In the event, both the Keating Government and the Howard Government introduced proposed legislation, the Administrative Decisions (Effect of International Instruments) Bills, the purpose of which was to provide that an unimplemented convention provision should not in itself generate a legitimate expectation. Each Bill met with resistance in the Senate and lapsed when an election was called. However, the Minister for Foreign Affairs and the Attorney-General in the two governments published joint statements declaring that a provision in a ratified but unincorporated convention is not to give rise to a legitimate expectation that the administrative decision-maker will apply the provision in making a decision. What effect the joint statements will have remains to be worked out. One thing is certain and that is that such statements cannot have a retrospective operation.

____________________

REQUESTS.
(1) In the passage on legitimate expectation, what happened to each of the Administrative Decisions (Effect of International Instruments) Bills?
(2) List every line of the records that contains the string "caesura". Case counts.

Extracted data entries.
____________________

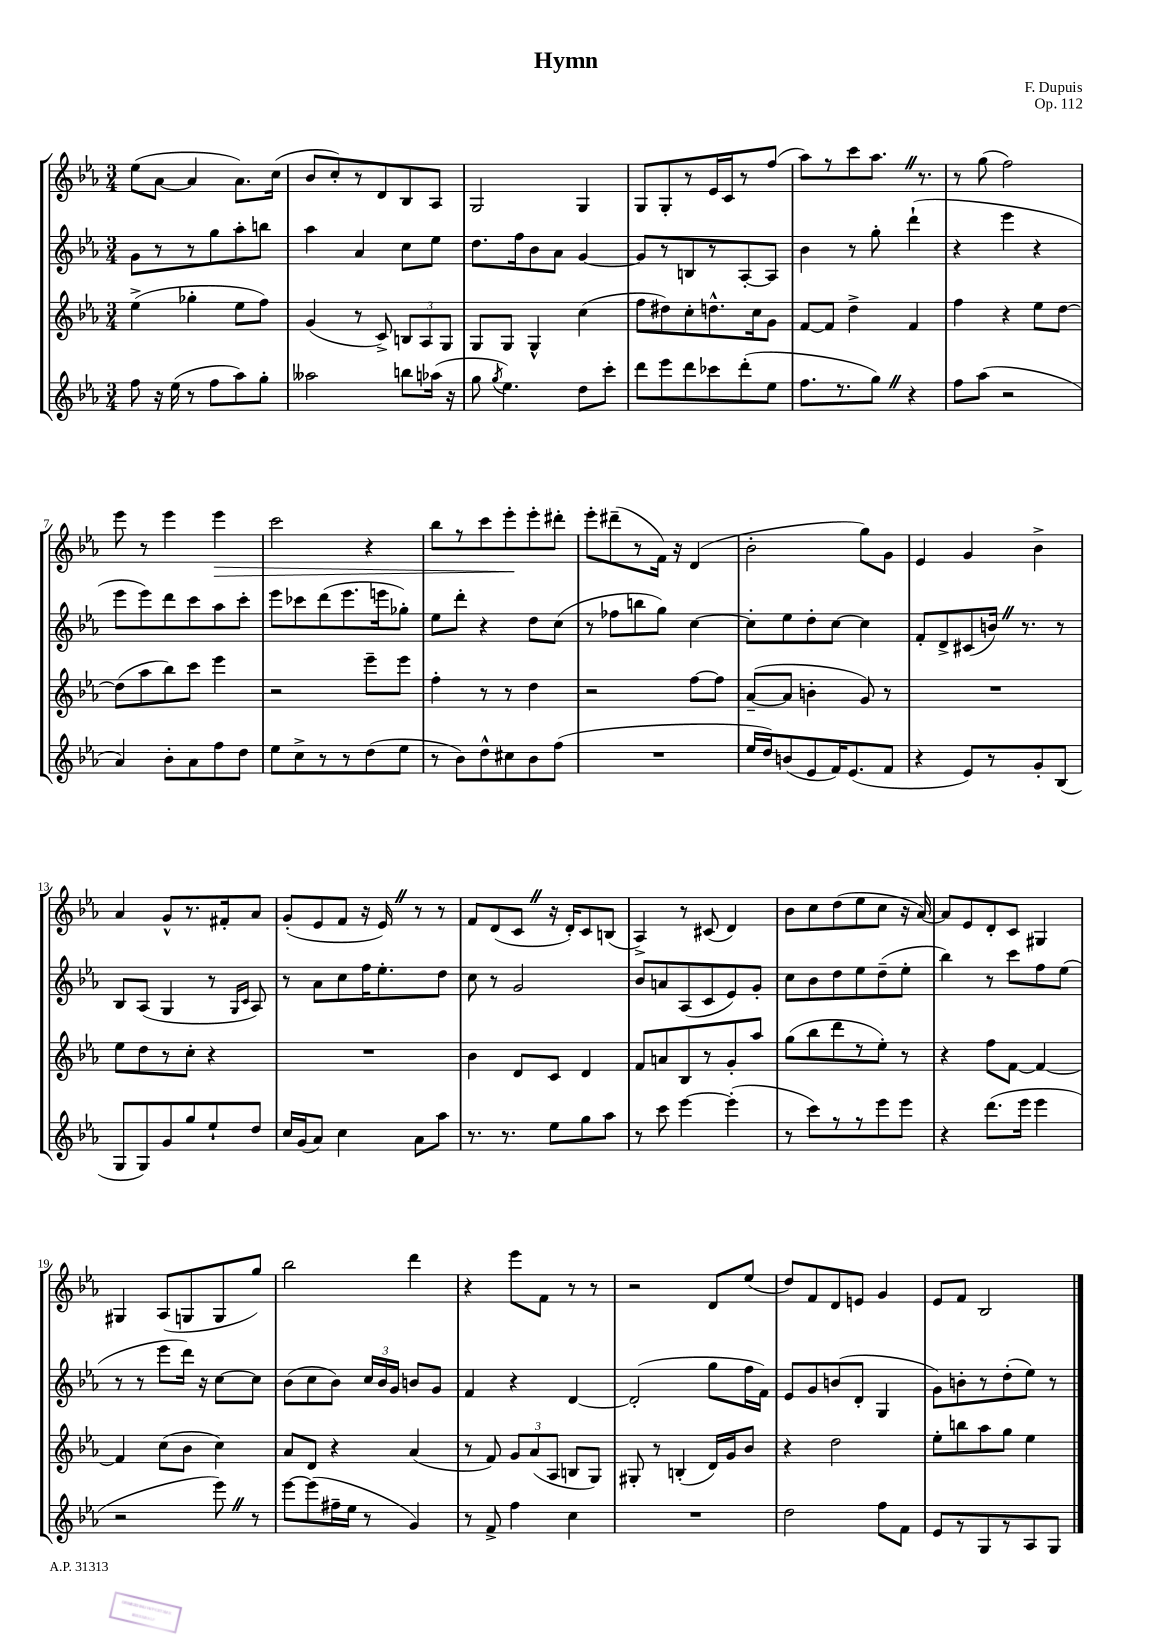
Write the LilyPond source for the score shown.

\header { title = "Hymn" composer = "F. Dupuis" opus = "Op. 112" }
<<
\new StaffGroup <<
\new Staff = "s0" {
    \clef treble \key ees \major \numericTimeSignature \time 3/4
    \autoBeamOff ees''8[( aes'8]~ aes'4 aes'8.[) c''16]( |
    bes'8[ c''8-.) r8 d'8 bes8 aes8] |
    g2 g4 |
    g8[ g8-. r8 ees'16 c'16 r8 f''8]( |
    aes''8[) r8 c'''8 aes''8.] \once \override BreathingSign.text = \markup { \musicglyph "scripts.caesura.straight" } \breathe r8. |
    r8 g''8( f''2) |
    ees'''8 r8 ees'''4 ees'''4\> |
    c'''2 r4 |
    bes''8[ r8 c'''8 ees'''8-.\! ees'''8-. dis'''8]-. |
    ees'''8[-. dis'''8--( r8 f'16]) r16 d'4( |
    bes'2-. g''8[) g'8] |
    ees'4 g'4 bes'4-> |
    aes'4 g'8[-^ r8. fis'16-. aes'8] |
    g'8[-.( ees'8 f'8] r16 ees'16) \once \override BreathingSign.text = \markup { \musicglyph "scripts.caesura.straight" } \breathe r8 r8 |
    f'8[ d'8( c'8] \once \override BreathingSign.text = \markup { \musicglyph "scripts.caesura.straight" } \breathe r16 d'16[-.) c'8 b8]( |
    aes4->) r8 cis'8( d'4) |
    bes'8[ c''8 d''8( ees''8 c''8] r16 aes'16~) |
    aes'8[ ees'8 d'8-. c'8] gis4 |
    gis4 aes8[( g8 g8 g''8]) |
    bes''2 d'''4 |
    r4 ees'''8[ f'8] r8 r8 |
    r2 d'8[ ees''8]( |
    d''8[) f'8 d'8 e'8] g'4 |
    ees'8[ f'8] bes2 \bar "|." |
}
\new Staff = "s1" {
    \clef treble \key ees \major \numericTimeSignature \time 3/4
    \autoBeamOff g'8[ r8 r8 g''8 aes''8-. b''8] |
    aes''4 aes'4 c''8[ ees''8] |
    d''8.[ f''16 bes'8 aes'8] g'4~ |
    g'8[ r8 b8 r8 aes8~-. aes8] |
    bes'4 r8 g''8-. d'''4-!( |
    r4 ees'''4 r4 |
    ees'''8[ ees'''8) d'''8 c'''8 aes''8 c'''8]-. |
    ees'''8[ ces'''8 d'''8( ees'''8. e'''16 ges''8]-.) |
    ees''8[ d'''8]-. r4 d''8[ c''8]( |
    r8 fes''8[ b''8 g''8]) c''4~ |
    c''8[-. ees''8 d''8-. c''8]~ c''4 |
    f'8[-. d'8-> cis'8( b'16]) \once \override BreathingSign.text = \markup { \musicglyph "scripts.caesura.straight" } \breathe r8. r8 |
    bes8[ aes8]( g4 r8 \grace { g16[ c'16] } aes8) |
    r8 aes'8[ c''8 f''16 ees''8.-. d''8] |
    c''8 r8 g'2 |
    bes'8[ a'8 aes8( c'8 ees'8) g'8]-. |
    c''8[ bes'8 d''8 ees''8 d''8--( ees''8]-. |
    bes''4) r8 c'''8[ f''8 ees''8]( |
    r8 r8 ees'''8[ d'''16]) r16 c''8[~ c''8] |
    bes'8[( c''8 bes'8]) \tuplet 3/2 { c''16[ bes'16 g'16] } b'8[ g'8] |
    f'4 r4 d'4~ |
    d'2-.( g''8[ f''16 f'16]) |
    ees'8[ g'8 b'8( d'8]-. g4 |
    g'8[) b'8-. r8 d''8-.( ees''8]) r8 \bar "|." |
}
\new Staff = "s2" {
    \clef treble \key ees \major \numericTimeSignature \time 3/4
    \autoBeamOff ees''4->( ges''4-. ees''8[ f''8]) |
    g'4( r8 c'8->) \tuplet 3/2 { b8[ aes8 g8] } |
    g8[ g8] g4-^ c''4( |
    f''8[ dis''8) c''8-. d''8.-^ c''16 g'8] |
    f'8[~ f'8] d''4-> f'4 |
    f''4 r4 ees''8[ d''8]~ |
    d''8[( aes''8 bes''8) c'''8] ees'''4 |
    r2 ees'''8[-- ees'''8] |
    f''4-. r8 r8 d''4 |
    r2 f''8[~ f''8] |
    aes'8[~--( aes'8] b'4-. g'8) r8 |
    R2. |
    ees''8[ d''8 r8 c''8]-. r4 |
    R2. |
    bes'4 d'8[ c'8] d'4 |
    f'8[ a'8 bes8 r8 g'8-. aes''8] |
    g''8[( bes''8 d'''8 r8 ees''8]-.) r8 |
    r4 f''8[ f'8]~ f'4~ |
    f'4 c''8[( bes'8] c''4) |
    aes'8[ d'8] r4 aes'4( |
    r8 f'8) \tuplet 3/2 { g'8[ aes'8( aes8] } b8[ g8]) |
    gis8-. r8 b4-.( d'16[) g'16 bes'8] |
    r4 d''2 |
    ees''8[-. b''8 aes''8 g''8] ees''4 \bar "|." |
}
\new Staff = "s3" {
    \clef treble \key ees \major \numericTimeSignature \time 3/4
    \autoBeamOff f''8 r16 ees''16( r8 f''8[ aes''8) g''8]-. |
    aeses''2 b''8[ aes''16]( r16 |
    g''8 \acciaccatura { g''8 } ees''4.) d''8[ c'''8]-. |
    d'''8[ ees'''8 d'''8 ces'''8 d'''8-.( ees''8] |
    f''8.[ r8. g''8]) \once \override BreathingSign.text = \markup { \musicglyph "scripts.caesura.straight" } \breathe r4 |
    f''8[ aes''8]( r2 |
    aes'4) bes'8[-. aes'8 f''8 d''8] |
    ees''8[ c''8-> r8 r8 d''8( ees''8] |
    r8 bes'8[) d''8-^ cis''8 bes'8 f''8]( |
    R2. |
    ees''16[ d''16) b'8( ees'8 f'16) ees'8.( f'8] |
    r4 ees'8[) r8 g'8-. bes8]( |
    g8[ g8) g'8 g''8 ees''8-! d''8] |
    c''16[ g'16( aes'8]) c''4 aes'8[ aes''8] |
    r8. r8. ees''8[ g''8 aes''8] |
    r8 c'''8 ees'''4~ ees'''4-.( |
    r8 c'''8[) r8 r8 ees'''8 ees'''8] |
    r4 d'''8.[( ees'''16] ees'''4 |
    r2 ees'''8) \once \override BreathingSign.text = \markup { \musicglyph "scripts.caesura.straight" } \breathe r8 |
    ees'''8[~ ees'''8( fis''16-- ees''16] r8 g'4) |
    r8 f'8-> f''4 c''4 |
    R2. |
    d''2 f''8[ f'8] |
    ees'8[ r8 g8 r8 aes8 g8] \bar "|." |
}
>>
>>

____________________

THE ANSWERS.
(1) Each Bill met with resistance in the Senate and lapsed when an election was called.

(2)
    aes''8[) r8 c'''8 aes''8.] \once \override BreathingSign.text = \markup { \musicglyph "scripts.caesura.straight" } \breathe r8. |
    g'8[-.( ees'8 f'8] r16 ees'16) \once \override BreathingSign.text = \markup { \musicglyph "scripts.caesura.straight" } \breathe r8 r8 |
    f'8[ d'8( c'8] \once \override BreathingSign.text = \markup { \musicglyph "scripts.caesura.straight" } \breathe r16 d'16[-.) c'8 b8]( |
    f'8[-. d'8-> cis'8( b'16]) \once \override BreathingSign.text = \markup { \musicglyph "scripts.caesura.straight" } \breathe r8. r8 |
    f''8.[ r8. g''8]) \once \override BreathingSign.text = \markup { \musicglyph "scripts.caesura.straight" } \breathe r4 |
    r2 ees'''8) \once \override BreathingSign.text = \markup { \musicglyph "scripts.caesura.straight" } \breathe r8 |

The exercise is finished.